Put each line from the start of the items through the line containing "Read more: Robert Kiyosaki warns of a ‘Gre" into a JSON list of strings, one string per line, leaving out blank lines.

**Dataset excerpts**
════════════════════

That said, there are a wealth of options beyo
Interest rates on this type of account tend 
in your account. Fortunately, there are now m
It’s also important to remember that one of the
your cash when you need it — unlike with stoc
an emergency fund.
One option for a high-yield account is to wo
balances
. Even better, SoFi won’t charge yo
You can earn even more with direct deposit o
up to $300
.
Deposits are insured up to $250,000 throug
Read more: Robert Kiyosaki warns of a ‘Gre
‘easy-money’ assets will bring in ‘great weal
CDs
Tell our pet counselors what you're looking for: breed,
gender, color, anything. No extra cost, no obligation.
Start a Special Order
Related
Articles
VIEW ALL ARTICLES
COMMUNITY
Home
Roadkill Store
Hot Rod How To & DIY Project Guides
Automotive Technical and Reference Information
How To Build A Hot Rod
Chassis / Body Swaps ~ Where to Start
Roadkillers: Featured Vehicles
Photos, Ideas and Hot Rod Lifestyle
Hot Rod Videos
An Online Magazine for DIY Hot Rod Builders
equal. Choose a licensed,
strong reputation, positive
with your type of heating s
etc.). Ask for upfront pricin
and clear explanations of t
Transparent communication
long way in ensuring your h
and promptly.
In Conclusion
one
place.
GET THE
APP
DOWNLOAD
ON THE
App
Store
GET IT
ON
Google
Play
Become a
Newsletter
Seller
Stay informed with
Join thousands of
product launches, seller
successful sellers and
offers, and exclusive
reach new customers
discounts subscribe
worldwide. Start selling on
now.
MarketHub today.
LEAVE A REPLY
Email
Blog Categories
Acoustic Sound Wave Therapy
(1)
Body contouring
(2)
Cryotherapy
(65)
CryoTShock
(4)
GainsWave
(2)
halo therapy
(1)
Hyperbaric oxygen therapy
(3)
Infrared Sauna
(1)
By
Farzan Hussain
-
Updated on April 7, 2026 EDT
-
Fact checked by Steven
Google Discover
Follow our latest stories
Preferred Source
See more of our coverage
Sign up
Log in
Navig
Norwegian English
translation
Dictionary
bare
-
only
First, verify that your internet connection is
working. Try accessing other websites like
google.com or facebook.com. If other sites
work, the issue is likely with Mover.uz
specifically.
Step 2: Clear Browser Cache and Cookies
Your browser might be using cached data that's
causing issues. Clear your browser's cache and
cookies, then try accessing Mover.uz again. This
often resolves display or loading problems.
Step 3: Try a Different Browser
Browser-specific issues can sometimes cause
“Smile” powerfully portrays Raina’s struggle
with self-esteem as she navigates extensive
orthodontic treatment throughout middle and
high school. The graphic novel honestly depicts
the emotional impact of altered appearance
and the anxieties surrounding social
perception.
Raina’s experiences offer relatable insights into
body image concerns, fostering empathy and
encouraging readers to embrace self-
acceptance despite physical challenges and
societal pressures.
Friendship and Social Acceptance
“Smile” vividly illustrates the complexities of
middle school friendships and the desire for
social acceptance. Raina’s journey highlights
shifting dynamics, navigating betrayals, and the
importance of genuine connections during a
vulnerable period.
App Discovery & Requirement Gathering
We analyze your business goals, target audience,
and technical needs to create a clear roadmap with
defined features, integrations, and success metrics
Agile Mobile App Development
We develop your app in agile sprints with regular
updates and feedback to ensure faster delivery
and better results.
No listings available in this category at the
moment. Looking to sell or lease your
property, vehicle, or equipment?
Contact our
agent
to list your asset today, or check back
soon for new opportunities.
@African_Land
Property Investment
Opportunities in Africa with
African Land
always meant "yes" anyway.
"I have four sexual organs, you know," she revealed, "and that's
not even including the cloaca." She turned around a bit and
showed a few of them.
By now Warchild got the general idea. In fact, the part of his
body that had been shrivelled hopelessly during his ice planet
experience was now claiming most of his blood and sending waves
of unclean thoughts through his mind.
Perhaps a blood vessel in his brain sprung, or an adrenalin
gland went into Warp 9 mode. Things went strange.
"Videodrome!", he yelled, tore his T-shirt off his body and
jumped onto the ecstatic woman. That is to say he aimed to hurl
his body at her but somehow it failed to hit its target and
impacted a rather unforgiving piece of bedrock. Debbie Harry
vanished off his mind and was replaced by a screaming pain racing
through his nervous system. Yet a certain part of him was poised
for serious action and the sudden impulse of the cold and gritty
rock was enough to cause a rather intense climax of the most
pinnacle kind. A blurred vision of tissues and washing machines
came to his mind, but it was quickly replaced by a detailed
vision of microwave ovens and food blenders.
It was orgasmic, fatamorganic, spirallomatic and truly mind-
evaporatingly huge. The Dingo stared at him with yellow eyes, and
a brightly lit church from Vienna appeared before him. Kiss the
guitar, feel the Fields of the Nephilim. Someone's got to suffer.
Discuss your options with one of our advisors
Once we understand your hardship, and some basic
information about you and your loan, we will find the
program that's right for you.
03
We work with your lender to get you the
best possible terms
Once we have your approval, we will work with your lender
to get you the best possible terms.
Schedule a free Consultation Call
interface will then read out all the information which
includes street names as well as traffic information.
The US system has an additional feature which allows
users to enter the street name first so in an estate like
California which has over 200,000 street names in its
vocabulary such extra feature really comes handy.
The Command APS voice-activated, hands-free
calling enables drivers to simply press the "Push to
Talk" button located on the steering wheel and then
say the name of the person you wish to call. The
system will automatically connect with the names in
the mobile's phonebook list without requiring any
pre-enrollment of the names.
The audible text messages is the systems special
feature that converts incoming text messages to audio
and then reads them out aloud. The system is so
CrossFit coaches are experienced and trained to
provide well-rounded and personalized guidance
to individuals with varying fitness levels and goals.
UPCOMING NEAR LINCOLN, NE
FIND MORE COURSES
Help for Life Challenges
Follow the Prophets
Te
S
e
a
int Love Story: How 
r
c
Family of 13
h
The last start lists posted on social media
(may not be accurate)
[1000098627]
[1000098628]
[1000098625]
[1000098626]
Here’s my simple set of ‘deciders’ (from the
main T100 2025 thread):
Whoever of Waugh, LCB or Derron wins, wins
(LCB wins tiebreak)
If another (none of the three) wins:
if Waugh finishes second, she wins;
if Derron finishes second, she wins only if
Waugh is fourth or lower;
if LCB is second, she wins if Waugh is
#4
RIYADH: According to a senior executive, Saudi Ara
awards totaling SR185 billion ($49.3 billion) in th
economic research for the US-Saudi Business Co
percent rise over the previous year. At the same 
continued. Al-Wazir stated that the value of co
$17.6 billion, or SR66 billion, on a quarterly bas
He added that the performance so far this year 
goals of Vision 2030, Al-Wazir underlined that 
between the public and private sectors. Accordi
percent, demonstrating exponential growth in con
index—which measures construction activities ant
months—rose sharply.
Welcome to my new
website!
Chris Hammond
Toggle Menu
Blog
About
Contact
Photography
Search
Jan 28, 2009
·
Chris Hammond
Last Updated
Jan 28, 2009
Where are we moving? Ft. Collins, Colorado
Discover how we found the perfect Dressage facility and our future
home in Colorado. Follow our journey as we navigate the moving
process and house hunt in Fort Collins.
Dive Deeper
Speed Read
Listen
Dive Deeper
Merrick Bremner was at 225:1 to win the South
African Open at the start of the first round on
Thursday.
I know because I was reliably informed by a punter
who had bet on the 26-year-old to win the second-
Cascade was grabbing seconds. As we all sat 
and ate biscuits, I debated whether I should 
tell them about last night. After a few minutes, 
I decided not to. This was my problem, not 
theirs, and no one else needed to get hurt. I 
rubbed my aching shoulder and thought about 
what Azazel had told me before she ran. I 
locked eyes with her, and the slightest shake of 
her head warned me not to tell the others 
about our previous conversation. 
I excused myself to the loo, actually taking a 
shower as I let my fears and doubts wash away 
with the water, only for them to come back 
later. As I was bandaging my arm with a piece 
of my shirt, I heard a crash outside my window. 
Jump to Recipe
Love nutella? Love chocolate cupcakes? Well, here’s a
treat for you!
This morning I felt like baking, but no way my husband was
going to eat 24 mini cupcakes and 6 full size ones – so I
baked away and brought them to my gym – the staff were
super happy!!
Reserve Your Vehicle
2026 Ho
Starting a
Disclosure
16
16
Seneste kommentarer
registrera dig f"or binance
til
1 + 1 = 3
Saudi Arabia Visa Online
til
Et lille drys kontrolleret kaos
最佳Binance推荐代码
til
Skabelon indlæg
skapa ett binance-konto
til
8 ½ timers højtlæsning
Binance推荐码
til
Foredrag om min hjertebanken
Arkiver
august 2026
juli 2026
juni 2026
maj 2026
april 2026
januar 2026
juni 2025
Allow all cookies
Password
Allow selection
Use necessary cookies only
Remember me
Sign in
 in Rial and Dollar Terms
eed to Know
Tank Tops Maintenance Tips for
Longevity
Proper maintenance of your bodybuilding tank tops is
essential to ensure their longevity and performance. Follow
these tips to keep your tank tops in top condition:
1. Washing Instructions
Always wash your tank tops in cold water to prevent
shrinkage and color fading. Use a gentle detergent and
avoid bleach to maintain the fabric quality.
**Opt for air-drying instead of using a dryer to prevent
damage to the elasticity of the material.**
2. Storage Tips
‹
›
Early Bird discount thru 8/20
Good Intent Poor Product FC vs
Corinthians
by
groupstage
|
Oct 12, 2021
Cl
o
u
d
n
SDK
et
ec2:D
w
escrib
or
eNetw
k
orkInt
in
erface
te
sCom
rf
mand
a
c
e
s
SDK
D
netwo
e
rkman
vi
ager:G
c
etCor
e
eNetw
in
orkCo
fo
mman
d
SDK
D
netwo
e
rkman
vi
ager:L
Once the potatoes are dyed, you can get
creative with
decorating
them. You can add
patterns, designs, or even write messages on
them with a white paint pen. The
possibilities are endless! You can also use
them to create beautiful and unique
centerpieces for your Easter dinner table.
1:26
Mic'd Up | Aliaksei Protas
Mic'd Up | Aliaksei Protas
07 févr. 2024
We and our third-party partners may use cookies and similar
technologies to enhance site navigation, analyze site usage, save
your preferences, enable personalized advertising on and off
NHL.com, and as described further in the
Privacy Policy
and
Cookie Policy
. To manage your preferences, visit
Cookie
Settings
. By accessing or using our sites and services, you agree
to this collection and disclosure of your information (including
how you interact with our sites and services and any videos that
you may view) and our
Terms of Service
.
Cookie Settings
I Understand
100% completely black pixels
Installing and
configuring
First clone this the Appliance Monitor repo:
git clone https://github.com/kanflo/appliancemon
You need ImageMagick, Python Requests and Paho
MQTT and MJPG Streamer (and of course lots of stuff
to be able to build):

════════════════════

**Answer space**
[
  "That said, there are a wealth of options beyo",
  "Interest rates on this type of account tend ",
  "in your account. Fortunately, there are now m",
  "It’s also important to remember that one of the",
  "your cash when you need it — unlike with stoc",
  "an emergency fund.",
  "One option for a high-yield account is to wo",
  "balances",
  ". Even better, SoFi won’t charge yo",
  "You can earn even more with direct deposit o",
  "up to $300",
  ".",
  "Deposits are insured up to $250,000 throug",
  "Read more: Robert Kiyosaki warns of a ‘Gre"
]